Blame the markets, blame freedom

Gary J. Hall
Liberty Today
Published in
2 min readJun 12, 2015

It’s curious how people in high positions of government rationalise the control they have over people, and how they justify expanding that control after it has produced unforseen and undesirable consequences.

Yesterday, in a speech, the governor of the Bank of England, Mark Carney, preached that “though markets can be powerful drivers of prosperity, markets can go wrong” and that “left unattended, they are prone to instability, excess and abuse.”

This is the widely accepted narrative that the credit crunch of 2008 was caused by deregulation or a lack of regulation of the global financial sector. In other words: there was too much freedom and not enough government! Freedom is bad for society, which makes us, your rulers, good people for restricting it.

Point of fact: the global financial industry prior to the credit crunch and now was and is the most highly regulated (or least free) market in the world. This corruption means it’s now much less a driver of prosperity for the masses and much more a driver for the increased prosperity of the ruling elite — at the direct expense of the masses.

Contrary to what the governor of the Bank of England believes or wishes us to believe, it was the world’s most highly government-fettered, corrupted and perverted ‘market’ that crashed — not an ‘unattended’ free market. The driver behind the wheel was the blind brute force of government action, not the peaceful, voluntary economic exchanges of liberty.

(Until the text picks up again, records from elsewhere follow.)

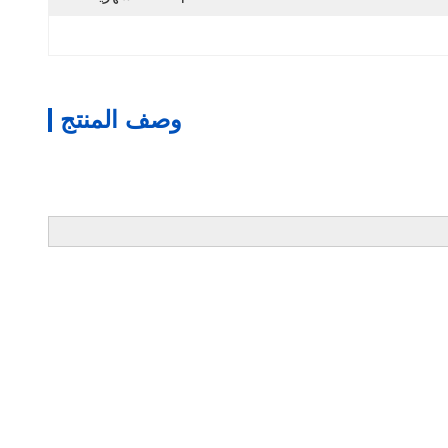
وصف المنتج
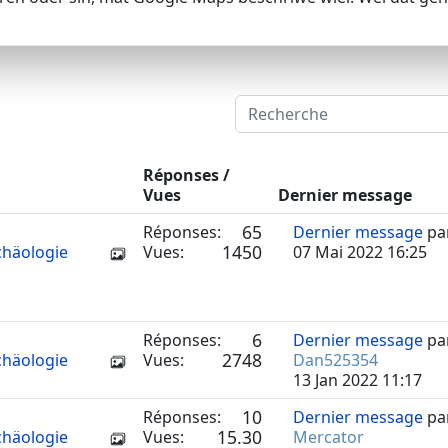
Réponses /
Vues
Dernier message
65
Réponses:
Dernier message
pa
1450
chäologie
Vues:
07 Mai 2022 16:25
6
Réponses:
Dernier message
pa
2748
chäologie
Vues:
Dan525354
13 Jan 2022 11:17
10
Réponses:
Dernier message
pa
15.30
chäologie
Vues:
Mercator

Carney rightly points out that markets are powerful drivers of prosperity, but what he fails to mention is that un-free, government-controlled markets are the world’s most powerful destroyers of prosperity. This we have experienced and we shall experience ever more frequently if we continue to believe the falsehood that markets are prone to harm us. No. Government action aimed at improving society is prone to harm us.

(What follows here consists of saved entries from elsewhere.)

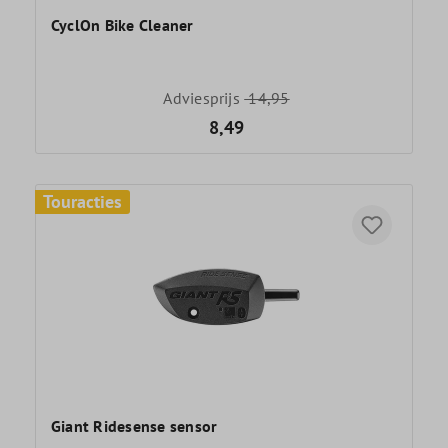
CyclOn Bike Cleaner
Adviesprijs
14,95
8,49
Touracties
Giant Ridesense sensor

Fundamentally, if we believe that free markets, that is, our own freedom to engage in economic exchange in peaceful pursuit of our own goals, is naturally inclined to harm us, then we’re actually agreeing that we’re better off if we’re forced to live according to the choices of other people and not our own; that we can be ‘freed’ from the harm we can only inevitably do ourselves and each other, if we only submit to the will of those who wish to control us. Which will be the moment we believe that slavery is freedom, and the moment reality becomes one with George Orwell’s imagination.